MapReduce is a batch processing framework which is designed to works in parallel on huge amount of data distributed over the cluster.
It consists of two phases named “Mapper” and “Reducer” which works on the concept of key-value pair. For any data which you want to be processed in MapReduce model, needs to have well-defined key and value items.
In Hadoop 2.x we have Mapreduce 2.0 that is also known as YARN.
We need to understand MapReduce 1.0 and MapReduce 2.0 separately.
MapReduce 1.0 has two main components named jobtracker and tasktracker which are responsible for all aspects of job execution.
When client sends any request to execute a mapreduce program, a job tracker is started at Namenode which works as a coordinator for all task trackers which works on different datanodes where the actual file blocks reside.
MapReduce program works on small splits of a large data input file residing on different data nodes which are processed by mapper in completely parallel manner.
Mapper runs on datanodes in parallel and does the local processing on data residing on those nodes.
Mapper generally contains the code like filter, conversion and selection. Once the mapper’s task is complete at datanode, it writes its results to the local file system.
The tasktracker will be in constant communication with jobtracker to trace and give the progress of any task executed, delayed, or failed at the datanode.
Once the mapper is complete, reducers starts its work according to user specifications and returns the results to client in desired format.

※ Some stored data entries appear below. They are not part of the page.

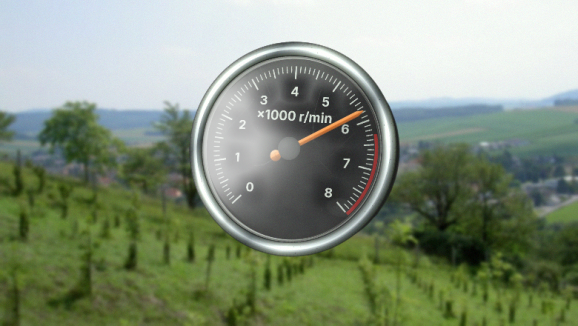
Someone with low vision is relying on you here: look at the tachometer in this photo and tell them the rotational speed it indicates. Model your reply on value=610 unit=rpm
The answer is value=5800 unit=rpm
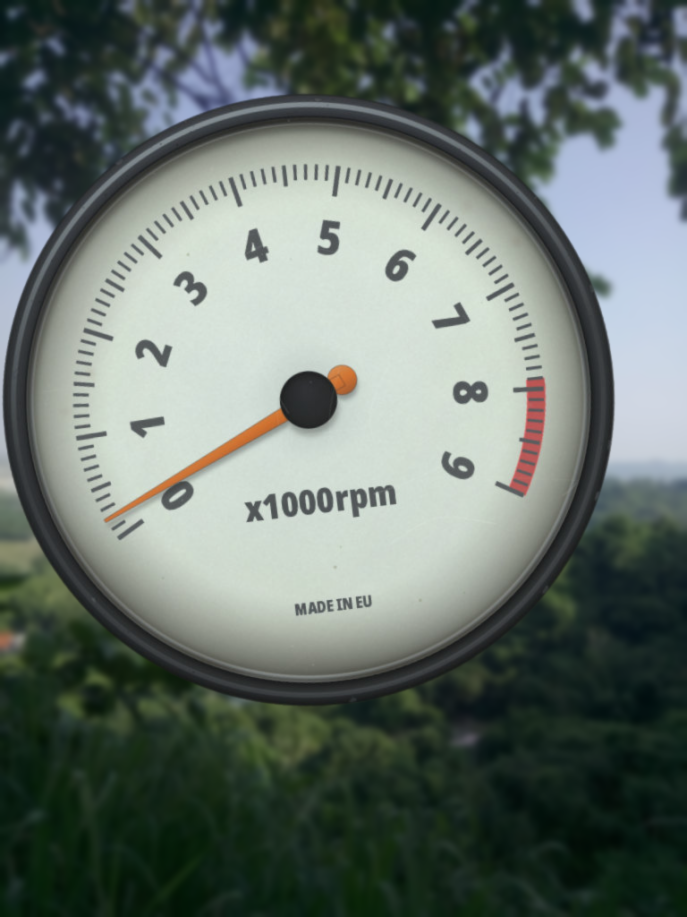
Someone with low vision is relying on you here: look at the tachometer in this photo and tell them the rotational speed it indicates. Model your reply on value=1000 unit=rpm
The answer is value=200 unit=rpm
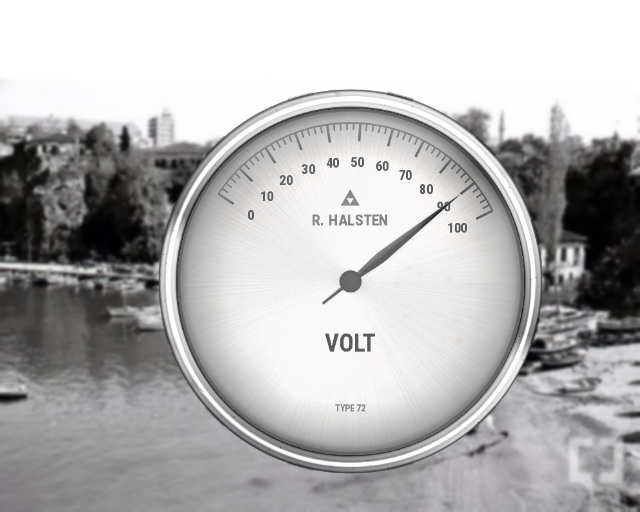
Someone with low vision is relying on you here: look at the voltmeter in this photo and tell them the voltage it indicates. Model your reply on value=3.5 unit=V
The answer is value=90 unit=V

MapReduce also handles component failure and recovery to deal with any unexpected situation. As jobtracker keeps track of all tasktracker’s status – if any one of these goes down or responds too slow – jobtracker starts a replica process on any other node having the same data block.

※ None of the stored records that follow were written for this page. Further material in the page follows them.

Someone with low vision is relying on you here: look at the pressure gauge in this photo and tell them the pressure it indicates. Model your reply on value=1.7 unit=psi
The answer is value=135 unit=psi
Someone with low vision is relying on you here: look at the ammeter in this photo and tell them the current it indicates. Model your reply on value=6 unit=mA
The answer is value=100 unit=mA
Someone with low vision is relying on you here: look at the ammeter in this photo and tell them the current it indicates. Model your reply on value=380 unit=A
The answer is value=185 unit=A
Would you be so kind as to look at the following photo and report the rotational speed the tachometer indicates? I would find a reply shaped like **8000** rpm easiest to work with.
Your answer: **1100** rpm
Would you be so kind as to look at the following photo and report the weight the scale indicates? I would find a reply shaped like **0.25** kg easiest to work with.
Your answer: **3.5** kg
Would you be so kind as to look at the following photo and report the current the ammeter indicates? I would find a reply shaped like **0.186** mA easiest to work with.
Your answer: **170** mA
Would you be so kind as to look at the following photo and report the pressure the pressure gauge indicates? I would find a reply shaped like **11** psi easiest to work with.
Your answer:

Now the one tasktracker which responds first to the jobtracker with results is being considered as active process. Thus, as a whole, the client program is unaware and unaffected of any failure at task level.
In Hadoop 2.x we have MapReduce 2.0 which consists of two components YARN and MapReduce.
As a major improvement over its previous version, MapReduce 2.0 focuses on keeping cluster management facilities separate from mapreduce logic. The cluster management activities are now governed by YARN while mapreduce job execution is kept as a separate component in MapReduce 2.0
If we compare mapreduce-2.0 directly with mapreduce-1.0 architecture, we find that
Jobtracker is replaced by Resource Manager and Application Master components
Nodemanager is the replacement of tasktracker.